PHOSPHORUS, whole blood
fB-P ATK 8008
The primary portion, accounting for approximately 80-85%, of phosphorus in the body is situated within the bones in the form of hydroxyapatite (Ca10(PO4)6(OH)2). About 15% is found within cells, while only 1% is present in the plasma and extracellular fluid. Phosphorus performs a vital role in cellular energy metabolism through energy-rich molecules (ATP, ADP, AMP), as well as in the regulation of the body’s acid-base equilibrium. It also acts as a structural element in cell membrane phospholipids and in cellular genetic material. Furthermore, phosphorus plays a role in the metabolism of carbohydrates, proteins, and fats.

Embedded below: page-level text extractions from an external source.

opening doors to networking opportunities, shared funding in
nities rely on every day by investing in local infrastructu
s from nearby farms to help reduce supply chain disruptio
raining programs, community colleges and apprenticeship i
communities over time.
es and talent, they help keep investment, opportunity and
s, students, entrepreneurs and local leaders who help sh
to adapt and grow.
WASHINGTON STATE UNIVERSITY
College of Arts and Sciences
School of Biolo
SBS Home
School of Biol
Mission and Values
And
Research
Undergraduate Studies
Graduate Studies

Phosphate metabolism is closely intertwined with calcium metabolism, both being regulated by parathyroid hormone (PTH), 1,25-(OH)2-vitamin D (calcitriol), and skeletal fibroblast growth factor 23 (FGF23). The kidneys play a crucial role in maintaining the body’s phosphorus balance, reacting promptly to fluctuations in phosphorus levels.

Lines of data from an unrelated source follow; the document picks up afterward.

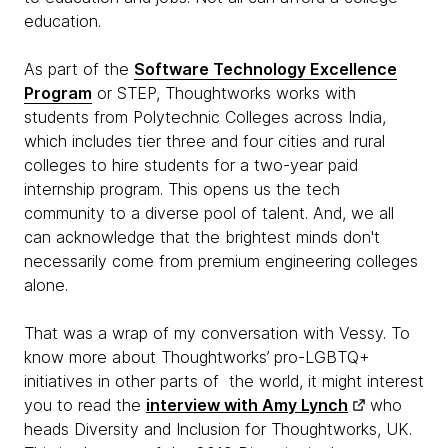
education.
As part of the
Software Technology Excellence
Program
or STEP, Thoughtworks works with
students from Polytechnic Colleges across India,
which includes tier three and four cities and rural
colleges to hire students for a two-year paid
internship program. This opens us the tech
community to a diverse pool of talent. And, we all
can acknowledge that the brightest minds don't
necessarily come from premium engineering colleges
alone.
That was a wrap of my conversation with Vessy. To
know more about Thoughtworks’ pro-LGBTQ+
initiatives in other parts of the world, it might interest
you to read the
interview with Amy Lynch
who
heads Diversity and Inclusion for Thoughtworks, UK.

Plasma phosphate levels do not provide an accurate reflection of the body’s phosphorus reserves. Instead, measuring phosphate concentration in whole blood offers a more accurate representation of the body’s phosphorus status.
Assessment of phosphorus reserves in the body.

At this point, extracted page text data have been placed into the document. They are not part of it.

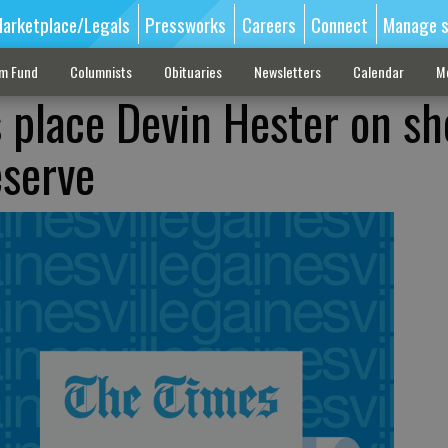
arketplace/Legals
Pressworks
Careers
Connect
Manage s
sm Fund
Columnists
Obituaries
Newsletters
Calendar
M
s place Devin Hester on sh
eserve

5 mL of lithium or sodium heparin blood. Mix the sample well. The tube must not contain any clots. Take trace element samples last in order to cleanse the sampling needle of possible trace element residues. If this is the only test requisition, first take one extra tube.
No fasting is needed. No trace element supplements 12 hours before sampling. The result is normalised to whole blood hematocrit (Hct) value (Complete Blood Count, B -CBC). The client should determine the hematocrit prior to shipping the sample and write the result on the test requisition.
The Hct is essential for interpretation of results. Without a measured Hct value, standard Hct is used.
Storage and delivery
Ship at room temperature on sampling day (shipping Mon-Thu). Store frozen over the weekend, ship at room temperature.
ICP-MS, Accredited method
Reference ranges, calculated
women 9.3 – 13.4 mmol/L (Hct 0.39)
men 9.4 – 13.6 mmol/L (Hct 0.42)
The Hct value affects the reference ranges. The same sample can be used to measure Cu, K, Mg, Mn, Se and Zn.
The reference areas have been calculated from the Mineral Laboratory Milan research database. Outliers that significantly differed from the reference distribution were excluded. A mid-percentile range of 90% has been established based on the refined dataset. The most recent update was in 2017.
Interpretation of results
Dairy and grain products, meat, fish, and eggs are notable dietary sources of phosphate. These sources are absorbed to a range of 60-70 percent. In the case of cereal products, phytate content can hinder phosphate absorption. Processed foods, including items like processed cheeses, meat products, and cola drinks, often contain added phosphate as additives. Remarkably, these additive phosphates are absorbed most efficiently, with nearly 100% absorption. The absorption of dietary phosphate occurs within the intestines.
Phosphorus deficiency can arise due to elevated urine excretion or reduced absorption within the intestines. The underlying causes of such disorders can be attributed to hereditary factors, kidney issues, intestinal diseases, or medication/toxin effects. Among severely ill individuals, particularly those in malnourished states like anorexia, alcoholism, or unbalanced diabetes, phosphate deficiency is common. Hyperparathyroidism, marked by excessive parathyroid hormone (PTH) production, elevates phosphate excretion into urine, leading to phosphorus deficiency. Acute phosphorus deficiency exhibits neuromuscular symptoms such as irritability, confusion, muscle weakness, and diminished consciousness levels. In the long term, chronic phosphorus deficiency contributes to osteomalacia and rickets.
The most prevalent cause of hyperphosphatemia is acute or chronic renal failure. In kidney failure scenarios, phosphorus intake surpasses urinary phosphate excretion, potentially causing excessive PTH secretion and secondary hyperparathyroidism due to hypocalcemia. This situation could impact the emergence of cardiovascular issues and increased mortality rates. Furthermore, sustained high intake of phosphate from processed foods, particularly those with added phosphates, in conjunction with low calcium intake, can pose a problem and trigger bone degradation. The maximum safe daily phosphorus intake is set at 3000 mg.